[start]
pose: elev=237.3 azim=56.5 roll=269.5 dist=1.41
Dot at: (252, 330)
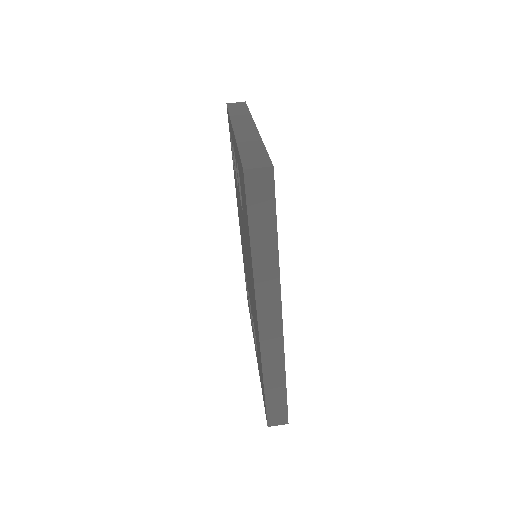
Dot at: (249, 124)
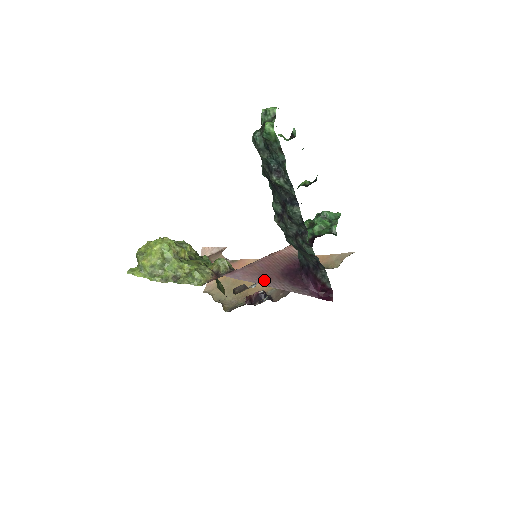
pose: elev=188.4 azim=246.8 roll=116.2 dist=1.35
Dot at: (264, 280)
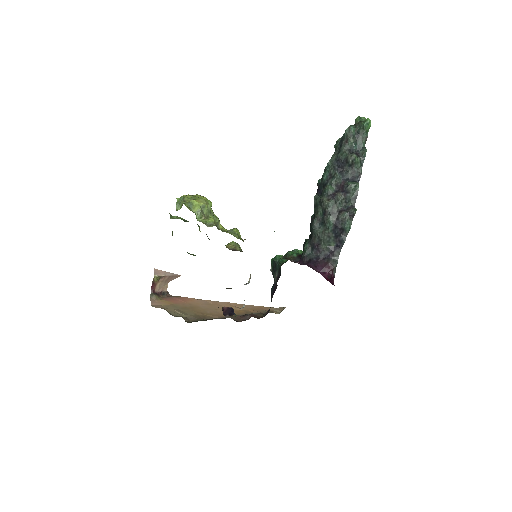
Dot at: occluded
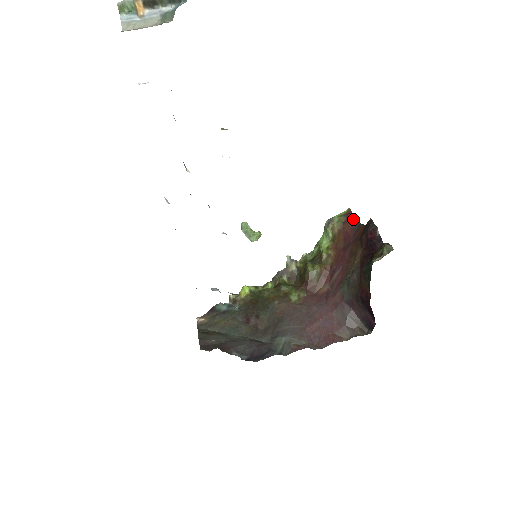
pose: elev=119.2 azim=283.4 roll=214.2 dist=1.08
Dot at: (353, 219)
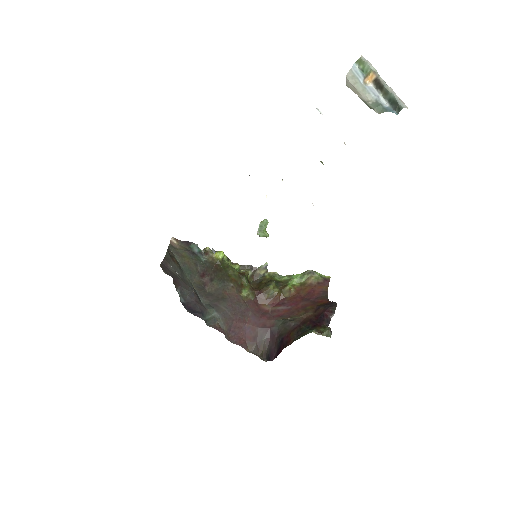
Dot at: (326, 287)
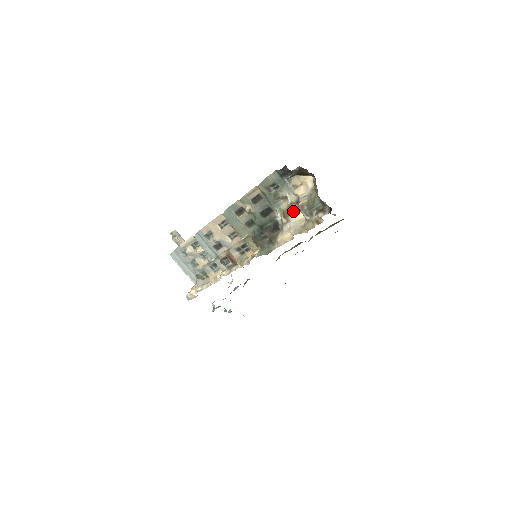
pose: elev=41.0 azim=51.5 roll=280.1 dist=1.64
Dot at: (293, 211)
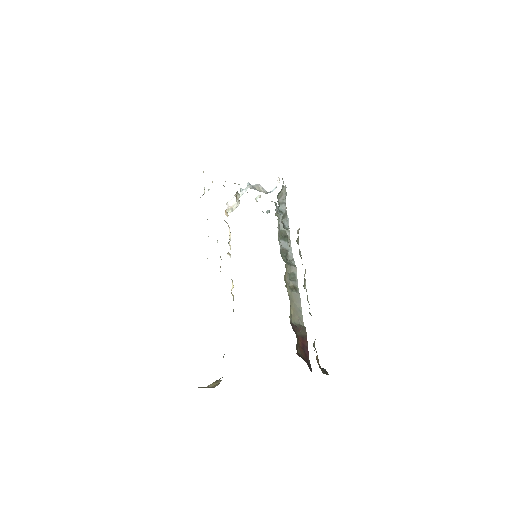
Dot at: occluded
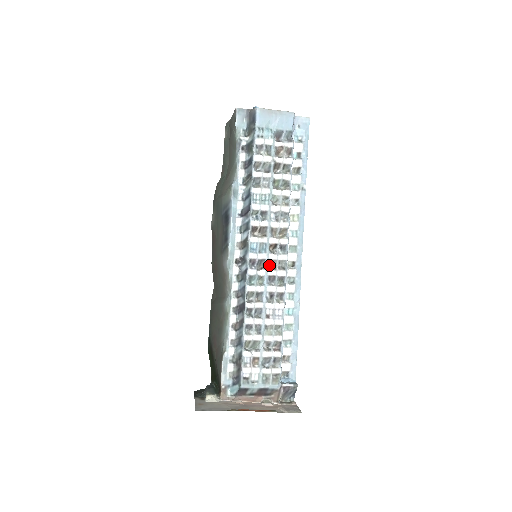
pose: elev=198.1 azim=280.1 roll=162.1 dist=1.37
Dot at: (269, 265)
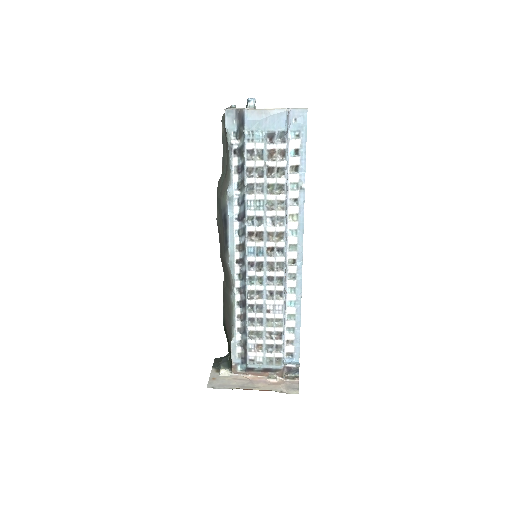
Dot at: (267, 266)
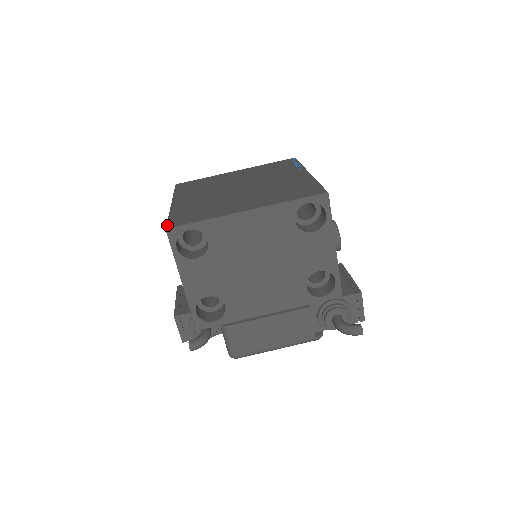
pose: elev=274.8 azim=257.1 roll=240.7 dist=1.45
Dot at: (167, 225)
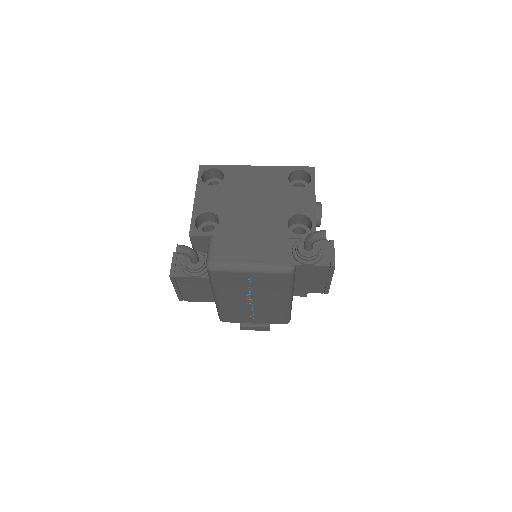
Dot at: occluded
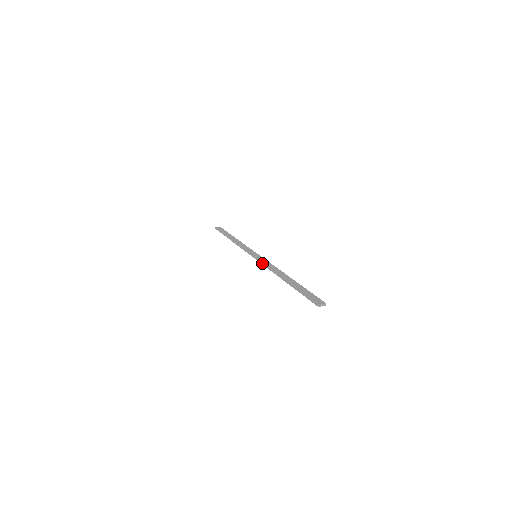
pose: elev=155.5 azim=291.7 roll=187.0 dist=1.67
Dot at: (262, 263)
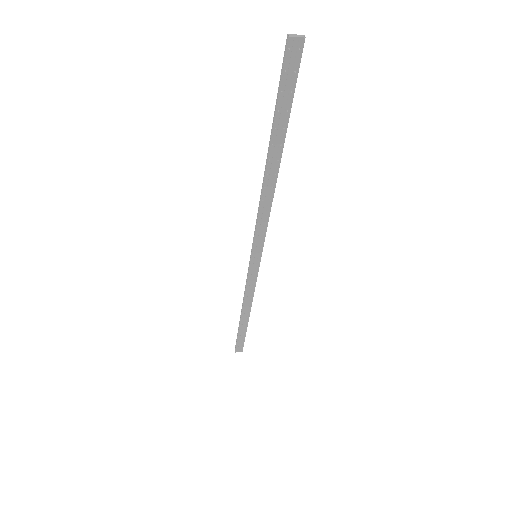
[end]
## WRITTEN PROBLEM
Quote the material word for word, from the line containing "pose: elev=188.4 azim=246.8" through the end of the material, and leave out the pictures.

## FULL SOLUTION
pose: elev=188.4 azim=246.8 roll=116.2 dist=1.35
Dot at: (264, 280)
Dot at: occluded
pose: elev=119.2 azim=283.4 roll=214.2 dist=1.08
Dot at: (353, 219)
Dot at: (326, 287)
pose: elev=41.0 azim=51.5 roll=280.1 dist=1.64
Dot at: (293, 211)
Dot at: occluded
pose: elev=198.1 azim=280.1 roll=162.1 dist=1.37
Dot at: (269, 265)
Dot at: (267, 266)
pose: elev=274.8 azim=257.1 roll=240.7 dist=1.45
Dot at: (167, 225)
Dot at: occluded
pose: elev=155.5 azim=291.7 roll=187.0 dist=1.67
Dot at: (262, 263)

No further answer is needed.